The glaring problem of Suicide Squad


I haven’t seen the film and I don’t intend to. I know right? How can I write a blog about a film I haven’t and probably won’t ever see. Well my devoted audience and friends, that’s simply just how glaring this issue really is.

Critics and reviewers alike have slammed yet another DC film for being crappy, and given the last few in the DCEU I’m not surprised. One YouTuber even had an existential crisis about her whole career and interests to the point where I actually think she started crying. Yes, the DCEU is that bad. So I’m totally unsurprised when I read critic reviews of Suicide Squad.  They all seem to say the same thing, that its a total mess, which is really obvious just looking at the concept of it.

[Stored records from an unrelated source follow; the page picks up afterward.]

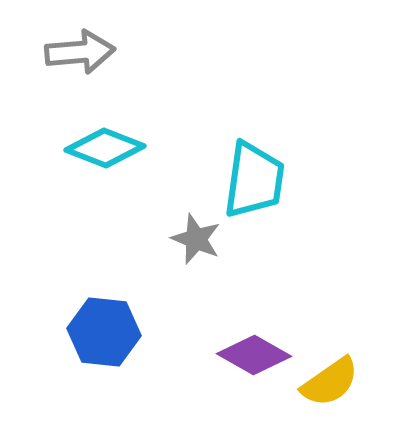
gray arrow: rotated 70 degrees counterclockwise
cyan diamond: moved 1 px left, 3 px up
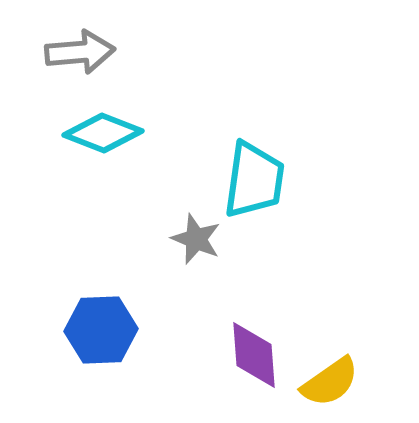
cyan diamond: moved 2 px left, 15 px up
blue hexagon: moved 3 px left, 2 px up; rotated 8 degrees counterclockwise
purple diamond: rotated 56 degrees clockwise
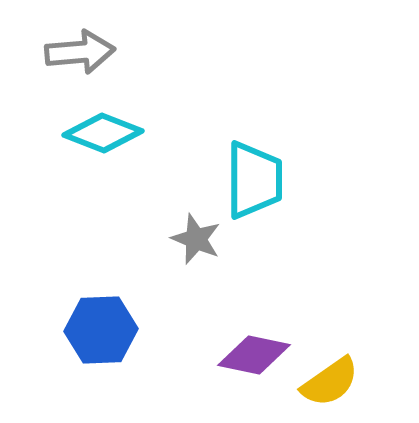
cyan trapezoid: rotated 8 degrees counterclockwise
purple diamond: rotated 74 degrees counterclockwise
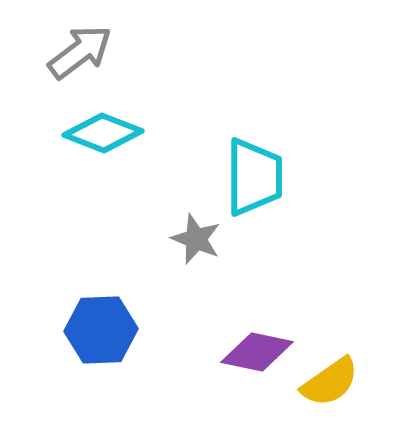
gray arrow: rotated 32 degrees counterclockwise
cyan trapezoid: moved 3 px up
purple diamond: moved 3 px right, 3 px up
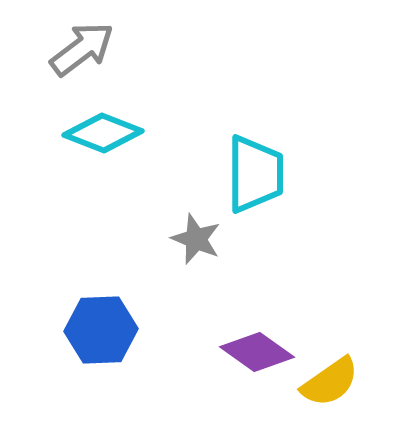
gray arrow: moved 2 px right, 3 px up
cyan trapezoid: moved 1 px right, 3 px up
purple diamond: rotated 24 degrees clockwise
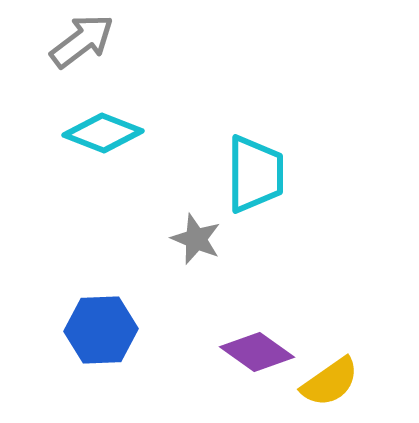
gray arrow: moved 8 px up
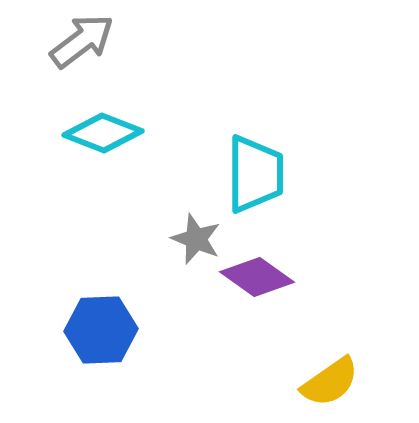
purple diamond: moved 75 px up
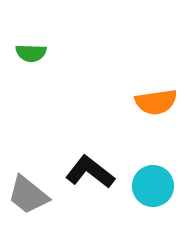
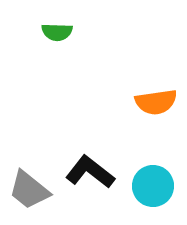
green semicircle: moved 26 px right, 21 px up
gray trapezoid: moved 1 px right, 5 px up
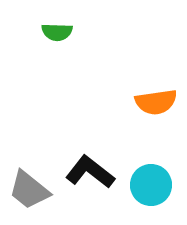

DC and WB have tried to introduce multiple huge characters from the DC canon in one film. You could easily do an origin film for each of those characters at full feature length and still not have covered everything – yet DC tried to shoehorn all of this into one film. The result is what we’re given, a mess of plots, characters and ideas all painted up with this edgy style that’s totally out of touch with anyone – and is somewhat offensive to actually tattoo’d people who don’t really enjoy being seen as villains just for having tattoos.  Clearly a design choice made by a conservative.

This idea of mashing all the characters you need to introduce into one film doesn’t really work out very well and smacks of DC trying to copy what Guardians of The Galaxy managed to achieve, they even threw in the feel good pop song soundtrack. This might have worked with Marvel’s goofy random rogues teaming up to save the Galaxy in the MCU, but it doesn’t really work DC’s Suicide Squad at all. DC is known for its heavy emphasis on psychology and characters, if you want a really deep, philosophical and psychological story, DC is where you go. For the more lighthearted and goofy kinda fun you go Marvel. This is a very basic rule of thumb and there are so many exceptions to this idea it doesn’t really stand up very well at all – but with the characters that DC chose for Suicide Squad, a lot of them are heavily dependent on this psychological idea. Heck, one of them is literally a psychologist.

This should’ve made it really obvious that these aren’t the kind of characters you can just throw together for a film without explaining who they are and how they got together. You can’t give each character the screentime they need to really explain any of this, without sacrificing time towards the set pieces and battle scenes. Which also weakens the film.

What we need from the DCEU is some real deep thought. We want to explore these characters on screen in more depth, and we need you to stop trying to water it down and follow Marvel’s path of success. You’re not Marvel, you never were Marvel, you’re DC and you have your own fans too, so pander to them and not the Marvel audience. Do your own thing, and focus on doing that thing really well, rather than trying to copy the success of Marvel by following their franchising footsteps.